I think I have solved it. So in case anyone is curious on this hp server. Yes, it will run Windows 10 pro.

What I did was to go back into the raid config, deleted all of my raid configs. I then started by creating a raid 1+0 for the os. It seems to be functioning as raid 1. I can see the full 2tb of space, the os sees it as a single drive.

I saved that, installed Windows 10 pro clean on those 2 disks.

Rebooted. Went back into raid config and told it that I'd like to use the other 4 disks as a raid 5. Saved the config, and rebooted again.

This time when I loaded up Windows and went to administration tools in control panel and into computer management and then disk management, the system told me a disk needed to be initialized and offered the option of mbr or of gpt. I selected got and it sees a full 5.5tb.

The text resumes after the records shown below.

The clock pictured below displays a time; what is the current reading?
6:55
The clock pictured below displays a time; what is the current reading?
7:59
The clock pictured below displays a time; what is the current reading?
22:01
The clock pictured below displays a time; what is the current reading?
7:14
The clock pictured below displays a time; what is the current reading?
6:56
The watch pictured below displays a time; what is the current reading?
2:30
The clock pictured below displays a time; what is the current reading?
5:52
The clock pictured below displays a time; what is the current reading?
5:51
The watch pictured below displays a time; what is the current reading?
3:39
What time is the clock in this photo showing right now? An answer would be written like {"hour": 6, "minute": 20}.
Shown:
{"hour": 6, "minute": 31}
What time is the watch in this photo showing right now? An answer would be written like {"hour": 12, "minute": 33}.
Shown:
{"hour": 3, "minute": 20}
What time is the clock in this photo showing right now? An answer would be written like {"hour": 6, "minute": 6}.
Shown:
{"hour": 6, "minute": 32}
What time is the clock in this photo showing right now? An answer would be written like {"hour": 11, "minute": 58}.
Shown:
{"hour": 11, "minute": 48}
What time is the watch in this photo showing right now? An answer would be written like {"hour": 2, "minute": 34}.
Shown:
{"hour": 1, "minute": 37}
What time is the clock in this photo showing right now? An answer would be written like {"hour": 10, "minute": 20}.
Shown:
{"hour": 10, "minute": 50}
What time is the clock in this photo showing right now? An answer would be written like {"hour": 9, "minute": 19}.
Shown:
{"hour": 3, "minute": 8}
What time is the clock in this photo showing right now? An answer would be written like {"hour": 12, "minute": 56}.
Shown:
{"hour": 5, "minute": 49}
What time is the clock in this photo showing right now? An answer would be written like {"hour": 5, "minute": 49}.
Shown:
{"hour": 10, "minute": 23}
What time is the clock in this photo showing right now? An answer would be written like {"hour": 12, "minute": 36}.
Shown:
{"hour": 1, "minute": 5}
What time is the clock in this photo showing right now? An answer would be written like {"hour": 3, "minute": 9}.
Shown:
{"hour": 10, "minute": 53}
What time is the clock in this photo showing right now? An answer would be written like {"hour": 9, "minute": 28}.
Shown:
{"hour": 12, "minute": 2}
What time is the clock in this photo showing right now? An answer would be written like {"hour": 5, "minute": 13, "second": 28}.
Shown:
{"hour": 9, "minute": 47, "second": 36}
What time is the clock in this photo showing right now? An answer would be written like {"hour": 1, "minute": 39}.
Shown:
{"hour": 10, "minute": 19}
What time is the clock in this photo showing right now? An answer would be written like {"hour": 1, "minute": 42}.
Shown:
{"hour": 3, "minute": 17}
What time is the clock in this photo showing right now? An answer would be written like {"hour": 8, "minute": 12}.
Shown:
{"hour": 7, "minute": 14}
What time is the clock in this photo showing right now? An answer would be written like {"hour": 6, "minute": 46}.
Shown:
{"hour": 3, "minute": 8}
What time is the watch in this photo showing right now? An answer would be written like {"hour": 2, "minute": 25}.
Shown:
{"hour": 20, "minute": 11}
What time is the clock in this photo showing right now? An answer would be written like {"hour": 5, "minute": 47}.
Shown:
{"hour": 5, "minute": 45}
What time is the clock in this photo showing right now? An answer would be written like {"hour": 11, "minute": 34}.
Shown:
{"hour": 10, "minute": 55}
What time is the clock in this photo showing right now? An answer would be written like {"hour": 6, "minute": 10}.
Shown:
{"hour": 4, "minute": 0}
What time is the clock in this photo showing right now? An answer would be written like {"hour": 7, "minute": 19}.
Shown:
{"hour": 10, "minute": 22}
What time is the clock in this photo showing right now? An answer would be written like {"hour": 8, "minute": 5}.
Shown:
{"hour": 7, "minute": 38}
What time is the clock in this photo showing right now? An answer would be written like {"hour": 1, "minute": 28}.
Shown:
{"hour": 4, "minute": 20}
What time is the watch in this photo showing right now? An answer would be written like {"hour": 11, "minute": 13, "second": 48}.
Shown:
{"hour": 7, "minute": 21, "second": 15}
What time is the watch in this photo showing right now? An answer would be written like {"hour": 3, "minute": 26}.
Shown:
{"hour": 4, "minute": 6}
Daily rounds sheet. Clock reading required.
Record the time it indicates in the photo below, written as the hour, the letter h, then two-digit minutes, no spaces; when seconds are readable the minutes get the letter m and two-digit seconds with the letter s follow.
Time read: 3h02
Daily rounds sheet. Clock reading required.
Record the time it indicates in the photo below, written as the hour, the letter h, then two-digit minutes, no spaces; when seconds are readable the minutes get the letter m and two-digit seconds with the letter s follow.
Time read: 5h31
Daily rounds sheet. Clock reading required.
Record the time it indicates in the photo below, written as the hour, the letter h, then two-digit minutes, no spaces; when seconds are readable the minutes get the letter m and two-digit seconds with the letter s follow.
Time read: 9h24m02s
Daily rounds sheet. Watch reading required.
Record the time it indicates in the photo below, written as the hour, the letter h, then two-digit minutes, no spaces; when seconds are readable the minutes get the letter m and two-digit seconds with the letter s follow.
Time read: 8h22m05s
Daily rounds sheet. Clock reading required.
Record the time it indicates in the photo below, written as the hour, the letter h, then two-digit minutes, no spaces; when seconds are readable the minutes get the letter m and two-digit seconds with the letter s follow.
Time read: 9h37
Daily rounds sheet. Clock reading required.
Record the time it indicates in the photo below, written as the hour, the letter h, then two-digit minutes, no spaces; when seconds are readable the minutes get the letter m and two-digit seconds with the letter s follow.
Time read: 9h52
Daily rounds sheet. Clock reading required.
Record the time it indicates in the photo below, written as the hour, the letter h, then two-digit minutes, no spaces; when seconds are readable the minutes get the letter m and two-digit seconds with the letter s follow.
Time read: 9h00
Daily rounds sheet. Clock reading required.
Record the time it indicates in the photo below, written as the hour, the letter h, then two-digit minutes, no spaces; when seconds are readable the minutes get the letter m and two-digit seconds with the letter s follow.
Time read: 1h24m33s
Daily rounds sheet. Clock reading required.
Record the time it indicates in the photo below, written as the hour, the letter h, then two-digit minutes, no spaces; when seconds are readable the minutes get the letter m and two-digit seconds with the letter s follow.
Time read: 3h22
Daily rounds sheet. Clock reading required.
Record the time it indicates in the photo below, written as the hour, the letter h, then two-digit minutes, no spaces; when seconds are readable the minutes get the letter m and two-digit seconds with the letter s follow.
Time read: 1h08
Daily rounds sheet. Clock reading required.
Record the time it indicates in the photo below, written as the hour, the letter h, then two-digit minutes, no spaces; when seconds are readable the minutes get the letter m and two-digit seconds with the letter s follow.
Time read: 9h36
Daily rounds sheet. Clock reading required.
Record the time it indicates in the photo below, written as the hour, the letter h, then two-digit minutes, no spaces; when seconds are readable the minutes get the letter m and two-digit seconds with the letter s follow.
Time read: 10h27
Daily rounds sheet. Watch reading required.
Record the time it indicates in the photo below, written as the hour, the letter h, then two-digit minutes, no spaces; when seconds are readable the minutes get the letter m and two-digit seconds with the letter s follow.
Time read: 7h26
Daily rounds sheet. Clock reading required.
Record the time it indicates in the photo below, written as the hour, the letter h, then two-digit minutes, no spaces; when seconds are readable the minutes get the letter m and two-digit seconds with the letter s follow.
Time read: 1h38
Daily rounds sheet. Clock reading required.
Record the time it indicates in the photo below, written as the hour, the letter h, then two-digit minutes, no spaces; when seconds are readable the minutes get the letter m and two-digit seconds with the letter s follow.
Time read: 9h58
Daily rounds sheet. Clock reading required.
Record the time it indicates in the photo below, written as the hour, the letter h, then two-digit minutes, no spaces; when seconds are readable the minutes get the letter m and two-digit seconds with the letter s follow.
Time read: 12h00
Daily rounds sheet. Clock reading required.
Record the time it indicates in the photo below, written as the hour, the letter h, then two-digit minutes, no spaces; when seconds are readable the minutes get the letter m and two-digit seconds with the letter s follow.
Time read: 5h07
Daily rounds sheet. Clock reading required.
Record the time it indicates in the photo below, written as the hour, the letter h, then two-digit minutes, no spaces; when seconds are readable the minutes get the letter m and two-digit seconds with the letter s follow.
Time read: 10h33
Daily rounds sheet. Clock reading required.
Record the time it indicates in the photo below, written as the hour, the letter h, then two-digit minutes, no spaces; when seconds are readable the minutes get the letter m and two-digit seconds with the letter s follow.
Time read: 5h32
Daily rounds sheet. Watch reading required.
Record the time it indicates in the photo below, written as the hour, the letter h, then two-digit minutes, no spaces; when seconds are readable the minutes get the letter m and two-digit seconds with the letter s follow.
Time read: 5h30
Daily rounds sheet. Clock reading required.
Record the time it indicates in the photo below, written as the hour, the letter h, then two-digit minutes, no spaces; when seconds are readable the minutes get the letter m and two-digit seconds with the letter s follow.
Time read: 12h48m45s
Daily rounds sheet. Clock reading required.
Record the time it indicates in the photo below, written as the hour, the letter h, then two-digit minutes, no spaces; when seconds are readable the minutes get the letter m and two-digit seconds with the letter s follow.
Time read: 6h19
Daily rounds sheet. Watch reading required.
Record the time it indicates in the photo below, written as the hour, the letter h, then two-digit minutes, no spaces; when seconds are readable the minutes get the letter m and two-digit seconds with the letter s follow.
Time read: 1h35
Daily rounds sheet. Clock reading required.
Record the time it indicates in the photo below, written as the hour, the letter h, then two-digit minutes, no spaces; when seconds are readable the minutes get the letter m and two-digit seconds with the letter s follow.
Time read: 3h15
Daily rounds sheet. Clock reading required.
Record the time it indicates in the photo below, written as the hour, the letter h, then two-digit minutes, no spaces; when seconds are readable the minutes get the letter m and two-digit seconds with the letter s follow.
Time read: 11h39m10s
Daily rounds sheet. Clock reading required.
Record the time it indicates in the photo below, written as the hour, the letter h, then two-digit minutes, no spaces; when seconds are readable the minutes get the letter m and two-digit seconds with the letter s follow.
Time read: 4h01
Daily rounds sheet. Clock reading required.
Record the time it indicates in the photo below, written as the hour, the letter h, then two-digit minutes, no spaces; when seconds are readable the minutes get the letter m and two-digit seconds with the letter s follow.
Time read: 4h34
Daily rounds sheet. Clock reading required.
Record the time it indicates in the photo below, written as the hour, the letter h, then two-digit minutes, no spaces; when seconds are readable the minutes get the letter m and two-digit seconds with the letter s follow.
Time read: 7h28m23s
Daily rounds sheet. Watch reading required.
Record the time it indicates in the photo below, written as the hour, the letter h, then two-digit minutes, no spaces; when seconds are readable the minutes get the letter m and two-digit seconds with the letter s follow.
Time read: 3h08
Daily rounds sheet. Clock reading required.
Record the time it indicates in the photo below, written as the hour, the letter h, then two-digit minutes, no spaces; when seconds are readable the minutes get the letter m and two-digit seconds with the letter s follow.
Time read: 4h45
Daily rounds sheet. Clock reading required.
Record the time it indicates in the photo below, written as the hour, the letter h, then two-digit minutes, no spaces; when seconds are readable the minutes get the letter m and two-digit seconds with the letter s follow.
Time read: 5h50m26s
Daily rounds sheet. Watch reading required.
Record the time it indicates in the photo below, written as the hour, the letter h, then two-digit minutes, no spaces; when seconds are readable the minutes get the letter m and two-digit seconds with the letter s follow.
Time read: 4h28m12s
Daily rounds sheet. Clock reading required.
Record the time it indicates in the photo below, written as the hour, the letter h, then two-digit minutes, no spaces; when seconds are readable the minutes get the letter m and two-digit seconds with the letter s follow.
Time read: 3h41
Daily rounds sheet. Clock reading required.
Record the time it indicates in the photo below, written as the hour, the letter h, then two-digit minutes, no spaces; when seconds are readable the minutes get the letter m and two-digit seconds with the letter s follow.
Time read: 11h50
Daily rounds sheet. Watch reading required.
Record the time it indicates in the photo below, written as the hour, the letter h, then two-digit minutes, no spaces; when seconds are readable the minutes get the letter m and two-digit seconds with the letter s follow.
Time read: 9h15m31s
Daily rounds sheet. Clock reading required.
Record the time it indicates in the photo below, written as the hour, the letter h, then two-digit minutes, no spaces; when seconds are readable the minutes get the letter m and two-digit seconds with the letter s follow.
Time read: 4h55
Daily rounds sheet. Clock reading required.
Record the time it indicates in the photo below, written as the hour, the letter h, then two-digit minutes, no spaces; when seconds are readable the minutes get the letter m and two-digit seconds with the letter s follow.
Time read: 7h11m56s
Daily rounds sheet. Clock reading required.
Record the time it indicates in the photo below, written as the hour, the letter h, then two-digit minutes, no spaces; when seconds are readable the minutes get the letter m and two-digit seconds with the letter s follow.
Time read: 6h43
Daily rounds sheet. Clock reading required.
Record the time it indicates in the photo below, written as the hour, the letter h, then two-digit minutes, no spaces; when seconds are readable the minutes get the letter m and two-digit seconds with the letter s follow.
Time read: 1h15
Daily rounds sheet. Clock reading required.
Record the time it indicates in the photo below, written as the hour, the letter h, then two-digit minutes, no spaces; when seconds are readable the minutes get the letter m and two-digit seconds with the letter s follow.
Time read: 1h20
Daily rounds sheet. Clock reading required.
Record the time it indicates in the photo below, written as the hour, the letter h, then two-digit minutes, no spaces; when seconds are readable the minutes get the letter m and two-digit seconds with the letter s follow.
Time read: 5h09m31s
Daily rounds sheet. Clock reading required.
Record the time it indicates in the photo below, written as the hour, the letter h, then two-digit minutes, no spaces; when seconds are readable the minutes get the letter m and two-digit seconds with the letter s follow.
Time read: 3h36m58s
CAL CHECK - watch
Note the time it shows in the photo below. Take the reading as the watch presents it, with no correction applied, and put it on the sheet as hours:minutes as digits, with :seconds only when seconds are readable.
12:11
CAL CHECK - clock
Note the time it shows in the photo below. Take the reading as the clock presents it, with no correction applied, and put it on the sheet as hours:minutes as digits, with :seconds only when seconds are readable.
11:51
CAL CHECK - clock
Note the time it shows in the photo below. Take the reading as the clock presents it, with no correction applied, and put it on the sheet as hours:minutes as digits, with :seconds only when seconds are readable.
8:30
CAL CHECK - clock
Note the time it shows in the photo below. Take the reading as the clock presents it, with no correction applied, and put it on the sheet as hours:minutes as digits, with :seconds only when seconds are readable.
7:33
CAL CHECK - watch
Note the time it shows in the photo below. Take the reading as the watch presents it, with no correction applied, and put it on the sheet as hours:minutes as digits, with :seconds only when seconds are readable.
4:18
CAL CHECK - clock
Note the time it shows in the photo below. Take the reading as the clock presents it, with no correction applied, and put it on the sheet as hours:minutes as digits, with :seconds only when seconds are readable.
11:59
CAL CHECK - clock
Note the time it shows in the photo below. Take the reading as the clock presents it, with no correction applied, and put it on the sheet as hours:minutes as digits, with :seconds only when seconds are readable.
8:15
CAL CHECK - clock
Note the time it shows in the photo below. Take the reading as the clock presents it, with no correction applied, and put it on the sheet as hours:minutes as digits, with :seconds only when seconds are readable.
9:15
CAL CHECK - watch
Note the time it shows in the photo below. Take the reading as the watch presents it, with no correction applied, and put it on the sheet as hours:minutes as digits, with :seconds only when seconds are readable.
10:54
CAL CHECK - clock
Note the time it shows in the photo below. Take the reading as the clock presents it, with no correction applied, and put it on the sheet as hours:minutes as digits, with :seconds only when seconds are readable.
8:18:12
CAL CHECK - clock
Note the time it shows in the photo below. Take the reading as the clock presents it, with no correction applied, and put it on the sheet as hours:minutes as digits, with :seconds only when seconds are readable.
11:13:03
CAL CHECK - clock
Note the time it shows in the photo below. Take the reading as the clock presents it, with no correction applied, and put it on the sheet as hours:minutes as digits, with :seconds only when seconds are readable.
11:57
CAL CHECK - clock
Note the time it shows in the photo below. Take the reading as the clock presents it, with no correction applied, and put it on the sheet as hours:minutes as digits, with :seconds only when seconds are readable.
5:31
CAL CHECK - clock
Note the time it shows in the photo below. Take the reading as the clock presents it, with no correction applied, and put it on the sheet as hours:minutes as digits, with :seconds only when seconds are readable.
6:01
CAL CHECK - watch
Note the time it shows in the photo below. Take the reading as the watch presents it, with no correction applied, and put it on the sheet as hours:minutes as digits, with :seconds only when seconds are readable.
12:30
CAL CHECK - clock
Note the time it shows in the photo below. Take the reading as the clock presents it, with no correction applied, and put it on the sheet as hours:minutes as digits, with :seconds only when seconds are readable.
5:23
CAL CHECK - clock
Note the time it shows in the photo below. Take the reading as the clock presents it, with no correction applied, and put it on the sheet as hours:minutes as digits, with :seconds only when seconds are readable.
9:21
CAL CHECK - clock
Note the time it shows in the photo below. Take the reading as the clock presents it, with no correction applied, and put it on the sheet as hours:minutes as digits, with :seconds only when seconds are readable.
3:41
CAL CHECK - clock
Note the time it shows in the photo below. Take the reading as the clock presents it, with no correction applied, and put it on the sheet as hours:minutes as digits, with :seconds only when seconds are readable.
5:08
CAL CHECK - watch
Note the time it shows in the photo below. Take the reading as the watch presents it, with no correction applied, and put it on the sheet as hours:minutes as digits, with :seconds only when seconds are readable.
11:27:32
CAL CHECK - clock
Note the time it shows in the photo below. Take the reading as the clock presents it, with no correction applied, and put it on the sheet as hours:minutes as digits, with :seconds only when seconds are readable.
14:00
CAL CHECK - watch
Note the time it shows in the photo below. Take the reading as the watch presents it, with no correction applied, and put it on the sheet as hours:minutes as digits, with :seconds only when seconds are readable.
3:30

Since I have 2 bays open, we'd recently purchased 2 drive caddy's for about 8 dollars each. I think what I will do is to scrounge up a couple of 1tb drives. Use those as my is in a mirror and raid 5 the other drives for 10tb of space.
 
My client servers all run CentOS. Im using Dell servers. Backups from the raids are rsynced to external drives. I wrote up a backup script that also checks the external drives before the backup starts so there are no filesystem errors. The clients just swap out the external drive and take it home at night for off site storage.

For maintenance, The servers email me the backup logs plus system health logs to alert me if any drives are marked as failed or failing plus any other hardware issues like the power supplies.

You could even do offsite backups by rsyncing over a vpn connection to a offsite server daily.

The servers handle email, Calendars, File sharing, Firewall, Routing ect...
 
For the cost of the ws2019 license, i would much prefer to buy a synology DS218+ and use veeam (backup & recovery free version), you can set the drives to mirror (raid 1) and can also sync to Dropbox (backup redundancy).